Havia (e haverá, pois julgo que ainda estará vivo,) no Barreiro, uma pessoa chamada Estaline de Jesus (julgo que Estaline por parte do pai e Jesus por parte da mãe) o que era uma prova viva que as religiões sempre se encontram. Nunca o conheci pessoalmente apesar de ele ser, pelo impacto do nome, uma referência da terra, mas será de uma geração mais nova que a minha, o que explica que dele só fale por eco. Não tenho, assim, testemunho a dar sobre este famoso barreirense.  

Mas tenho um sucedâneo que, sobre esse, posso prestar testemunho directo e vivo na memória. Continuando no mesmo Barreiro que gerou o Estaline de Jesus, nos anos 50 do século ido, tive um colega de escola e turma, que se chamava, por nome próprio, Lenine (este sem santidade cristã acopolada). E ainda hoje re-oiço os ecos dos gritos das nossas futeboladas de recreio em que nós, os outros putos (reles mencheviques por falta de brasão revolucionário no apelido), desesperados pelo egoísmo de posse de bola do craque que era bolchevique por vontade parental, lhe gritávamos a pulmões cheios: “foda-se, passa a bola, ó Lenine!”, o que, em tresleitura, até parece um slogan de dissidentes. O que é uma falsa aparência pois aquele Lenine era catita, questão de fome de posse de bola à parte, e sobre bolchevismo, a malta, naquela idade, sabia menos que nada. Mas este Lenine, enquanto Lenine no nominativo, não durou muito (o titular do nome, esse, deve ser um reformado sobrevivo e cheio de genica, pelo menos são estes os meus votos). É que, como se compreende para a época, o nome deste meu estimado colega de meninice não era bem visto pelas autoridades, tanto mais que, no Barreiro da época, reinava uma repressão de chumbo, estando sob ocupação militar da GNR que acolitava os olhos e as matracas da PIDE. 
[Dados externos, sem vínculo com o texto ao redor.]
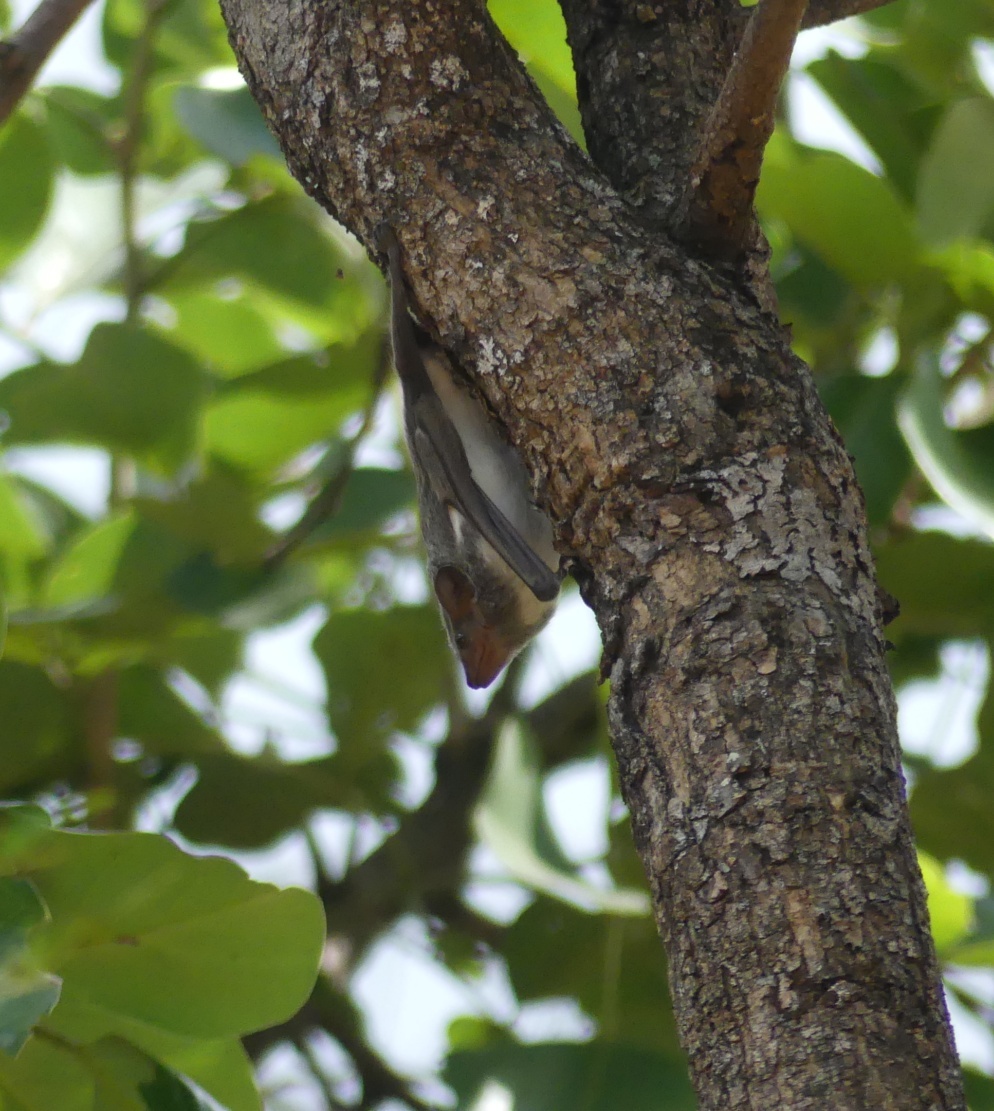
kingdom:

Entre os vigilantes mores da situação estabelecida e dos bons costumes, contava-se, como quase sempre esteve no fascismo, a Santa Madre Igreja. E o padreca, nosso professor de Religião e Moral, tirou a peito aliviar o bom do Lenine daquele nome ímpio que lhe constava no Registo. E conseguiu-o, após pressões e chantagens várias, exercidas sobre a família. Não me recordo qual o nome substituto pelo qual, numa qualquer operação manhosa de crisma, o Lenine passou a chamar-se à luz da Igreja e do Registo. Mas o que garanto é que, para nós, os inconscientes mencheviques seus camaradas em escola e recreio, ele continuou a ser “o Lenine“, sobretudo quando das nossas futeboladas acesas. Falando só por mim, mas não duvidando que não terei sido caso único, cresceu, deste modo, uma imensa curiosidade em saber quem era esse tal Lenine, não aquele puto egoísta de posse de bola mas o inspirador baptismal, que tinha um nome proibido de se chamar. Este é um dos paradoxos da minha educação política e ideológica, obtida no santo mistério da contradição, que ainda hoje não renego como dívida eterna à Santa Madre Igreja dirigida por Cerejeira.